Développements instrumentaux en contexte de sous-détermination théorique. Cas du diagnostic moléculaire
Abstract
Les mécanismes de déclenchement du cancer restent trop peu connus pour permettre des stratégies opératoires pour le diagnostic et la détection précoces. L’utilisation expérimentale des instruments à haut débit dans un cadre revendiqué a-théorique (recherche de corrélations sans hypothèses) continue de susciter des espoirs, bien qu’elle permette rarement d’identifier des biomarqueurs moléculaires cliniquement pertinents. À l’heure du Big Data, elle génère la revendication que le développement technologique guiderait désormais la recherche biomédicale, rendant inutile toute tentative de théorisation ou modélisation a priori. Cet article conteste que ces stratégies instrumentales soient dépourvues d’arrière-plans théoriques.
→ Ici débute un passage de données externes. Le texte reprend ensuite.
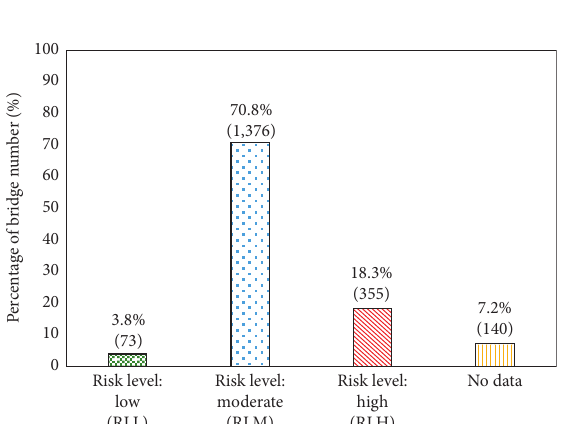
Figure 6: Results of vulnerability.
Il s’appuie sur l’existence de controverses et de surenchères technologiques pour mettre en évidence l’existence de représentations et de parti-pris sous-jacents. En l’absence de cadrage théorique contraignant, ces présupposés entretiennent une relation bilatérale avec les stratégies instrumentales : d’une part, la technologie peut modifier l’adhésion des chercheurs aux présupposés inhérents à certaines stratégies de recherche, tandis que, réciproquement, cette adhésion contribue à introduire des critères non épistémologiques dans l’évaluation des technologies.